Aydın Adnan Menderes Üniversitesi
İletişim Fakültesi / Gazetecilik Bölümü

Öğrenci Uygulama Haber Sitesi


KÜÇÜK AYRINTILAR BÜYÜK EMEK

10.04.2023
Kültür Sanat

 

Kocaman bir dünyanın içinde yaşıyoruz. Peki bu koca dünyayı ne kadar ayrıntılı görebiliyoruz? İsmail Kuş, bu koca şehirleri, sokakları ve dükkânların içindeki en küçük çöp parçasını bile Diorama sanatı ile evinizin odasındaki küçük bir maketin üzerinde gösterebilecek bir sanat icra ediyor.

 

Minyatür sanatı ile sıkça karıştırılan ama aralarında belirgin bir fark olan, ilginin az olduğu Diorama sanatının parlayan bir ismi olan İsmail Kuş, 1980 yılında Kocaeli’nin Çayırova ilçesinde doğmuş. Kuş, evli ve dört çocuk babasıdır. Hiçbir eğitim almadan, hobi olarak Diorama sanatına başlamıştır. Öncesinde sanatla ilişkisinin olmadığını ama yeteneği olduğunun farkında olan İsmail Kuş, Diorama ile tanışma hikayesini bizlere anlattı.

 

“Tüm maketlerimi çöpe attım”

İsmail Kuş, 15 yaşındayken yaz tatillerinde camilerde çalışan nakkaş ustalarına yardım ederek, boyalarla ve sanatla tanışmış olduğunu söylüyor.

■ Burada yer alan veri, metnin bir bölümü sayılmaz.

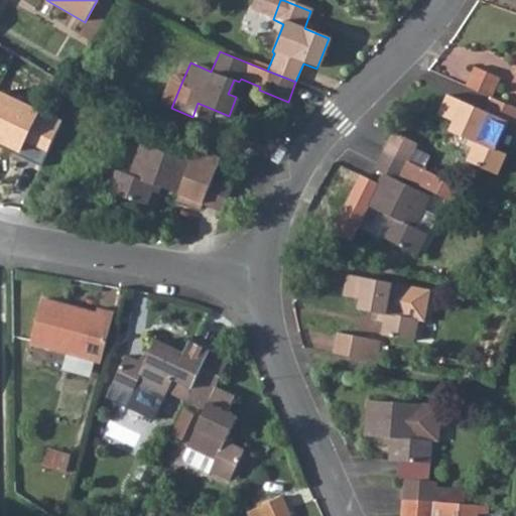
[(490,96),(498,80),(474,68),(466,85),(490,96)]
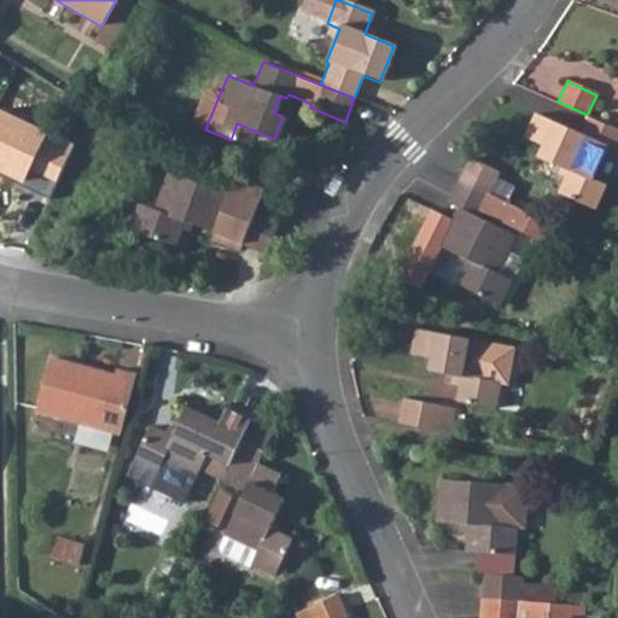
[(219,97),(207,91),(199,93),(190,115),(193,123),(205,129),(219,97)]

Resim yapmayı ve boyaları çok sevdiğini, ancak resim sanatında kendini çok ilerletemediğini dile getiren Kuş,  “4 yıl önce çalıştığım iş yerine gelen bir arkadaşım benden ahşap ve çubuk parçaları istedi. Ben de bunları ne için kullanacağını sorduğumda, yaptığı köy evi maketi için tırpan, çekiç, makas gibi aletler yapacağını söyleyince benim de içimde bu şekilde maketler yapma isteği uyandı. Köy evini ve köy yaşamını sevdiğim için, ‘bir köy evi de ben yapmalıyım’ dedim. O gün, ben de bir köy evi yapmaya başladım ve böylelikle maketçilik hayatım başlamış oldu. 15-20 günde köy evini bitirdim ve bu sefer ‘başka evler de yapmalıyım’ dedim. Sırayla köy bakkalı, nalbur, kahvehane, okul, park ve değişik evler yapmaya başladım. Maketlerimin sayısı 15-20 tane olduktan sonra, çalışmalarıma bir süre ara verdim. Yaptığım çalışmalar sevimli, tatlı ve çizgi film animasyonlarındaki görseller gibi çalışmalardı. Ancak benim istediğim bu değildi. ‘Bunlar gerçekçiliğe uymuyor’ diyerek ilk yaptığım maket hariç, tüm maketlerimi çöpe attım. Bundan sonra yaptığım işlerde gerçeklik arayarak, daha yavaş ve sabırlı bir şekilde çalışmalarıma tekrar başladım. Ben aslında, adını sonradan öğrendiğim Diorama sanatını yapmaya başlamışım.” sözleriyle, bizlere bu sanata nasıl başladığını ve yaşadığı süreçleri anlattı.

 

Diorama nedir?

Diorama sanatı bir hikâyenin, anını ve kurgunun üç boyutlu olarak resmedilmesidir. Yapılan Diorama maketlerinin boyutu önemli değildir. Büyük veya küçük boyutlarda olabilmektedir. Çok karıştırılan şeylerden biri de, Diorama ve Minyatür sanatıdır. Minyatür, objelerin küçültülmüş halidir. Diorama ile minyatürü birbirinden ayıran özellik ise, Diorama’da yaşanmışlık vardır. İsmail Kuş ise Diorama’yı minyatür boyutunda çalışmaktadır.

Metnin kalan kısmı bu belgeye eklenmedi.